Thursday, November 02, 2006

"Godamnit I told you this wasn't a date"

i got invited to a concert tonight, but i think i will stand the guy up, because I'm not sure if it counted as being asked out on a date...if it did, and he meant it as a date, then i'm terrified, and if it doesn't count as a date, then what's the point of going all that way on my night off and getting all nervous for nothing? rock solid logic for you, folks. yes, Katie, the guy is Erick villegas. http://www.explodingdog.com/january2/godamnititoldyouthiswasntad.html

Wednesday, November 01, 2006

At least to pray is left, is left O Jesus! in the air I know not which thy chamber is- I’m knocking everywhere Thou stirrest earthquake in the South And maelstrom in the sea Say, Jesus Christ of Nazareth Hast thou no arm for [him]? Dickinson conversation went late last night. i think we were all glad for it, though. sometims conversation just flows so fluidly, and its gets the the places you wanted it to get to without having to rush it.
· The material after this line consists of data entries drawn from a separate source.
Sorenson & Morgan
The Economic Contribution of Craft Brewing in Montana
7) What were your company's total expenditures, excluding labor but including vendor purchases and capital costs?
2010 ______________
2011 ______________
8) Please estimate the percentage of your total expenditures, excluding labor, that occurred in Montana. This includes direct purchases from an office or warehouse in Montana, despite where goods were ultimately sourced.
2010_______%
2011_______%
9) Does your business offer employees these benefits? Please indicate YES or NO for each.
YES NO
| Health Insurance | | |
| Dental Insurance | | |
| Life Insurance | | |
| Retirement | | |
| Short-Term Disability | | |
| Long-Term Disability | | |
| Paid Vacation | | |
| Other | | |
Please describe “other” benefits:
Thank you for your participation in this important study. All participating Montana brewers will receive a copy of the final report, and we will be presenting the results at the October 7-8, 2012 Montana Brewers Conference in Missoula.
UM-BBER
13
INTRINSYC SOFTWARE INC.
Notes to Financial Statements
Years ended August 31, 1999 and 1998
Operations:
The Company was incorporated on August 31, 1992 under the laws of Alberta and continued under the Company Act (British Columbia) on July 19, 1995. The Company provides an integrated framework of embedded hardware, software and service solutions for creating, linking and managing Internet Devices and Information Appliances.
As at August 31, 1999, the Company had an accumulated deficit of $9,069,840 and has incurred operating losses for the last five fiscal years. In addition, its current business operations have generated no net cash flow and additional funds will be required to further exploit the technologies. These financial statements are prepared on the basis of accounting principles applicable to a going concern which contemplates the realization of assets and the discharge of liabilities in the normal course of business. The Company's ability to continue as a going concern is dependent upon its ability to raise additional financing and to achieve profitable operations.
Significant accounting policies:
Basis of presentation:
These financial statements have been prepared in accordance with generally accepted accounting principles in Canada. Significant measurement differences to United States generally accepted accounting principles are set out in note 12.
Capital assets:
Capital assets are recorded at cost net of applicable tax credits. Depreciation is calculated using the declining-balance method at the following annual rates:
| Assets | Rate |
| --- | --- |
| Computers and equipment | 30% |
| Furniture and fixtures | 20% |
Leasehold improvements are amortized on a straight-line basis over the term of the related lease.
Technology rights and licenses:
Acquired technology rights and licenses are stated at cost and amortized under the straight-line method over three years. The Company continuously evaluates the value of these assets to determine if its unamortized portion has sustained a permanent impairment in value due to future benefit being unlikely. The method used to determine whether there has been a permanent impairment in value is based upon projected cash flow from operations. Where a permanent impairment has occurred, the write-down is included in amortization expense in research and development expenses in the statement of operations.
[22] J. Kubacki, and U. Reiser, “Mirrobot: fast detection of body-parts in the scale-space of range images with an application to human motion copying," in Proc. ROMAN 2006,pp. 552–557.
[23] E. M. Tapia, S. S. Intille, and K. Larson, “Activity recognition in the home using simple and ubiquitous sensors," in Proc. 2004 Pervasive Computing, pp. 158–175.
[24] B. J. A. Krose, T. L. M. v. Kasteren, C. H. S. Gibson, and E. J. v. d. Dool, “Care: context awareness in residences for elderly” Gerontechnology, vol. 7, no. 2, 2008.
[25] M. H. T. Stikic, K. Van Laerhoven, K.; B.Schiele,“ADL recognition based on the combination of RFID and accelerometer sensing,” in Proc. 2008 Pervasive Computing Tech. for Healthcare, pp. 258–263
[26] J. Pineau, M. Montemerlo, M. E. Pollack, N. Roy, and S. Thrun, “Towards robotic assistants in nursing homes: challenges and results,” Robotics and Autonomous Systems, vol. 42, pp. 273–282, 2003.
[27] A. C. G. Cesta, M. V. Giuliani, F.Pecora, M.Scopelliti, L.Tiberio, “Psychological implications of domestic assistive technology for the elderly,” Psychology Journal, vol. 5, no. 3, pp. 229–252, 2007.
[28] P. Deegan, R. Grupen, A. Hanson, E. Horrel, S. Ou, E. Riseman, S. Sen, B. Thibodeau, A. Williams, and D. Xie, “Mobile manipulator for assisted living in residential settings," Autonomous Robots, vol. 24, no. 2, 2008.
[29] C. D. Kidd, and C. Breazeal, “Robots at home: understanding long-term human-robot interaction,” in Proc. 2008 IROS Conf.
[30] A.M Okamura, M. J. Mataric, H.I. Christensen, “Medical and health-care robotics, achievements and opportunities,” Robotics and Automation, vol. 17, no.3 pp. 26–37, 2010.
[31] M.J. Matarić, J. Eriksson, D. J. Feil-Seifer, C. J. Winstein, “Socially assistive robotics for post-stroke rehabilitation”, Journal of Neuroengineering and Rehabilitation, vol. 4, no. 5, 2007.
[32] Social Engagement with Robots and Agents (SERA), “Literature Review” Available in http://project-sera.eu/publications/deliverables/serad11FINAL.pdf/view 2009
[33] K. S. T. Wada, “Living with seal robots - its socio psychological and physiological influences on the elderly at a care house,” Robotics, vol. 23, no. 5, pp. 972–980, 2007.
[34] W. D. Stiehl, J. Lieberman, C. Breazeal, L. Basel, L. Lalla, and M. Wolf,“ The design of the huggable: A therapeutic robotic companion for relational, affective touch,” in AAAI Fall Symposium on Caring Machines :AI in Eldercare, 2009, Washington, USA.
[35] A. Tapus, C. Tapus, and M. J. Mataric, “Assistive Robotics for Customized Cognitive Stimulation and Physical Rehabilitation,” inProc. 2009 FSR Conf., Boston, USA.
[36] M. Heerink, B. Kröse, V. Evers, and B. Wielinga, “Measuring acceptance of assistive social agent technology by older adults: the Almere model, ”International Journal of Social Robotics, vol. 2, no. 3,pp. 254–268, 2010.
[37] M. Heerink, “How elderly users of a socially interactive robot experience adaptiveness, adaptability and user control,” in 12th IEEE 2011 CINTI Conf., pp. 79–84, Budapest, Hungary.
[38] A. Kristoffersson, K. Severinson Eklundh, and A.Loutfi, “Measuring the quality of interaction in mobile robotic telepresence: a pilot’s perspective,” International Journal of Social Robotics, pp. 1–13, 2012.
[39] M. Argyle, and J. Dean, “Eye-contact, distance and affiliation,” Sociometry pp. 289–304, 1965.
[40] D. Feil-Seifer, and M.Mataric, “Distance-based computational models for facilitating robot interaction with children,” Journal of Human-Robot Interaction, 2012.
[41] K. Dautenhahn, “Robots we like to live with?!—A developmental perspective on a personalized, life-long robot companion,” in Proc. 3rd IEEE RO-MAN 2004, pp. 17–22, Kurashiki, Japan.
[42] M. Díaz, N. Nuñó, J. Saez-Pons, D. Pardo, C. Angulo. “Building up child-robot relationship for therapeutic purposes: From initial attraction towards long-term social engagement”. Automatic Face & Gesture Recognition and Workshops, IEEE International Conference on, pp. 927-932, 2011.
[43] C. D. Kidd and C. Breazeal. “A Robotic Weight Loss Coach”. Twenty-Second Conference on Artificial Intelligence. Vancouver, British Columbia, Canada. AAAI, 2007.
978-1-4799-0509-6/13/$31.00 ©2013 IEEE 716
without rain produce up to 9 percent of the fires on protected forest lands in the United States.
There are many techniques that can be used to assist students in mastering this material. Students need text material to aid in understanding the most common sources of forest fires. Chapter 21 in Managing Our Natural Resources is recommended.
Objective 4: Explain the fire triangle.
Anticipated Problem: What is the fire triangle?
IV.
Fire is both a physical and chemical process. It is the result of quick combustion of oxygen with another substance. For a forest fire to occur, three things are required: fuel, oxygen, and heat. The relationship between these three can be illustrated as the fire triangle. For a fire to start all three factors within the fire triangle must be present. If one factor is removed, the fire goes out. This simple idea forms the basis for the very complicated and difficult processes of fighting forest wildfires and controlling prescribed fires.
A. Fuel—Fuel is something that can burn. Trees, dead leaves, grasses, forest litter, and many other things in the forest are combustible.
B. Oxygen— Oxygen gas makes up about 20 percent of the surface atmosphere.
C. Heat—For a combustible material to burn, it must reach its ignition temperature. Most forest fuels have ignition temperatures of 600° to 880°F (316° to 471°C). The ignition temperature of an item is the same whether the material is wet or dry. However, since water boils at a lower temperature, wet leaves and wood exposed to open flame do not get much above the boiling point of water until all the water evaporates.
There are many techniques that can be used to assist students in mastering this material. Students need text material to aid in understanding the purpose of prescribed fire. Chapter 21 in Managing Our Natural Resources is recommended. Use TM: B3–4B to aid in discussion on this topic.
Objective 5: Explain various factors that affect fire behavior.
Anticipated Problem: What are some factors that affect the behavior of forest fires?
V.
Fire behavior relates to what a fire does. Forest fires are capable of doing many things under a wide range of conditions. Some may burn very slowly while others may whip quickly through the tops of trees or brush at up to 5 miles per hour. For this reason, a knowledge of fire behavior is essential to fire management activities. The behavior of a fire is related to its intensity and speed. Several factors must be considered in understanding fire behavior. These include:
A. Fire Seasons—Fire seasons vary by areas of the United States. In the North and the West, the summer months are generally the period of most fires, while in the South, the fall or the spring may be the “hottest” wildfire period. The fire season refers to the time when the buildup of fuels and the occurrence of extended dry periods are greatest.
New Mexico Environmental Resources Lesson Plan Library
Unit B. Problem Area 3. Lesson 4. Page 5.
Cesar came overlast night. He lost his mom 3 weeks ago and i haven't really talked to him about it, but last night, around 11, he started to tell of the day that it happened...it was a tragic story. janna's tears flowed before his did, but his did come. The story wasn't over until 12. Before that, we had been listening to the three guys, Pedro, Galo and Cesar, talk about different ways they have seen people die (electrocuted, shot, hit by a truck)...it was mind blowing, for me at least, and i just wish there weren't so much hurt in the world. I mean, i've never seen anyone die, not even in a hospital bed...I've never been used as a human shield during a jail shoot-out, or had to sell everything to bribe a doctor to save my mom, or get arrested for searching for my sister past neighbourhood curfew. I've never had a dead man's blood on my clothes or seen a machete go through a high tension wire. So why do some get picked to suffer more? Bastión is a rough place to grow up. God forbid I ever idealize that fact, or make it sound like paradise. And may I never forget the gift.